By now, my eldest brother has been practising law for over 25 years, well respected in his field, senior partner at a top tier planning practice. My middle brother is a diplomat, 25 years into his career at the Foreign Office. My PhD doctor younger sister works in academia. My father, meanwhile, practiced law until his fifties, rising to managing partner, before training to be a priest in the latter years of his career. High-fliers, all of them.

By contrast, my career has been a bloody mess. I obtained a higher degree, but could not secure a commensurable job on graduation. Indeed, in those early days, I couldn’t even secure a job normally filled by those without any qualifications at all. If I did get to interview, I couldn’t convincingly sell myself. Over the past fifteen years, I have found some stability, rising through the grades with the support of a kind manager, now long gone.

When I started in this role, my line-manager was one who had left school at sixteen with only the minimum of qualifications, working their way up the ladder through hard work and determination.
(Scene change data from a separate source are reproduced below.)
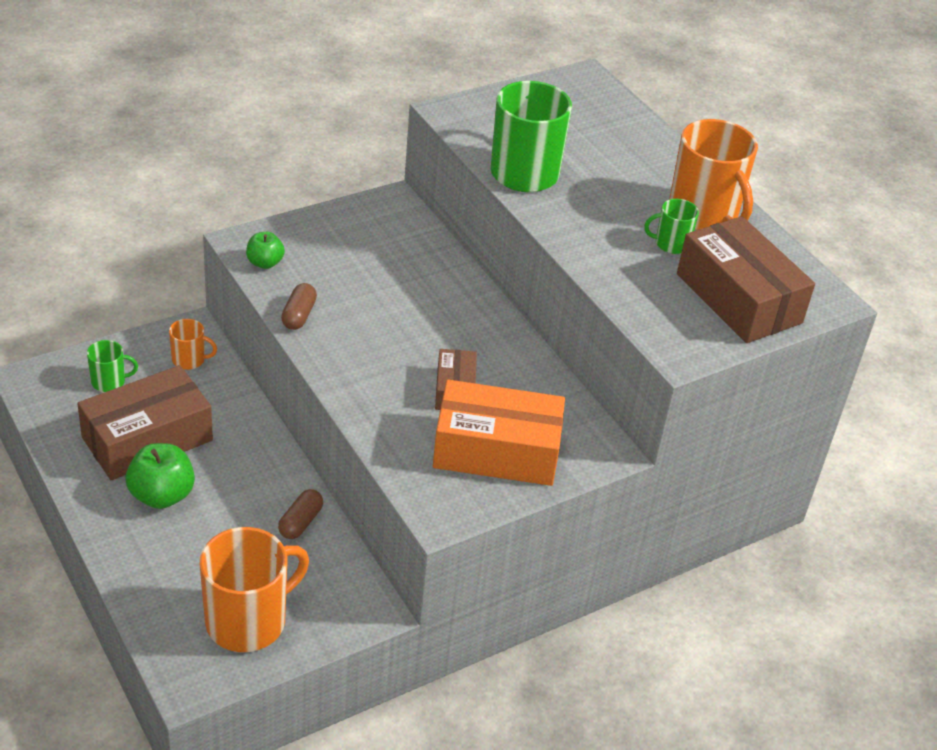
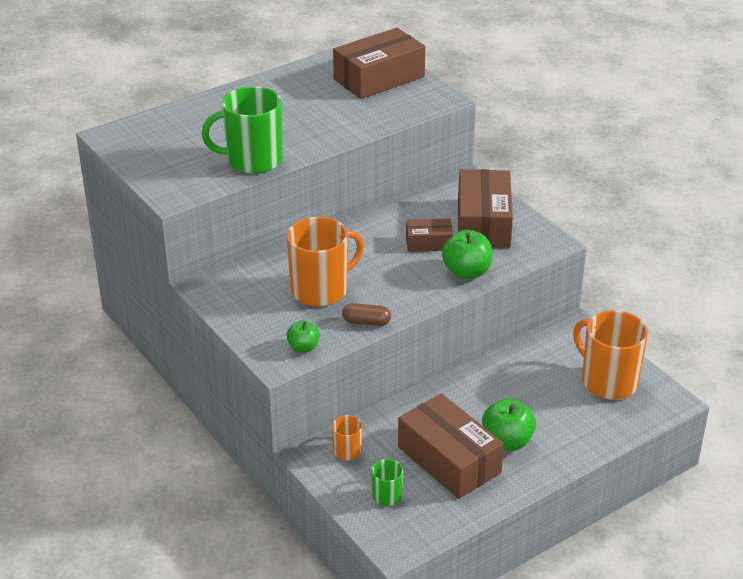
camera: 90 degrees left, 5 degrees down
brown capsule [278,489,323,539] -> none
orange box [433,380,565,486] -> brown box [458,169,513,248]
green mug [644,199,699,254] -> none
orange mug [669,119,758,230] -> orange mug moved to [287,217,364,306]
none -> green apple [442,230,492,279]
I was pivoting into a developer role from a series of dreary admin jobs, facilitated by a previous manager desperate to get rid of me during one of the many mergers and reorganisations I have experienced in my career.

Over the past decade and a half, I have developed skills and expertise, but still don’t consider myself a real professional. In fact, I consider myself a fraud. In my time in post, I have seen so many people come and go, moving on to ever greater opportunities, developing their careers. But as for me? Those opportunities intimidate me. I don’t have that self-belief that would enable me to move on up. So here we remain, with these constraints.

I worry now about affording university for our children. I don’t have the means to help them buy houses of their own in the future, as seems to be the ambition of so many friends, living as we do in one of the most expensive parts of the country. And those extravagant weddings everyone speaks of? I kind of hope they will choose to have a shoe-string wedding, like I did. In my mid-forties, my failings decades ago have hit me hard.

So to the daily conversations with the kids in the car on the way to school. “Work hard,” I tell them, as we drive past houses I like, but would never be able to afford. “We only want what’s best for you,” I say, as they begin to grumble. “I didn’t understand these realities when I was young,” I tell our son, who would rather like to just be a builder.

Our daughter seems to get it. Our son, less so. He’s annoyed because I insisted on him taking computing, which he hates. I did too, but I regret not taking it. I found it boring, sharing one computer between three of us, peering over another student’s shoulder as they tapped Basic commands into a terminal. But if I had known back then how computing would come to define our world, perhaps everything would have been different.

Instead of studying International Development, with visions of helping the poor, I might have studied Software Development, and then everything would have been different. “Whatever field you work in,” I tell our lad, “you will need those skills. Engineering. Science. Accountancy. Enterprise. It’s a good foundation.” But he just groans at me, as I suppose I must have done in my youth, dreaming of my homestead farm set on spring-fed lands.

For sure, I’m in a better situation than many. Perhaps it’s just the company I keep: too many high-fliers accumulating vast wealth, still worrying despite multiple properties bringing in rent. I guess that saying is true: that if man was given a valley of gold, he would still want another one. Perhaps I should spend more time amongst the down-and-outs, and then be more grateful for our blessings. Still, the kids don’t need to hear those reflections. For them, that daily advice will remain: “Study hard, and lay firm foundations.”

2 Replies to “These constraints”

  1. Moheet says:

    Don’t focus on what could have been but rather on what could be.

    I have two daughters 13 and 12, and just like you I implore them to work hard and invested in embarking them on a Python course. They were not keen but I insisted. Zaina (12 year old) has picked it up fairly well and enjoyed it. Zara found it boring but is still proficient in it. IT skills such as data analytics, AI and coding are the future.

    Hope your kids heed your advice. Finally just remember this from Umar RA:

    “I am content with the knowledge that what is meant for me will never miss me and what misses me was never meant for me.”

    Moheet Kazmi

    Ps: Your piece about those logs dumped outside your garage cracked me up!!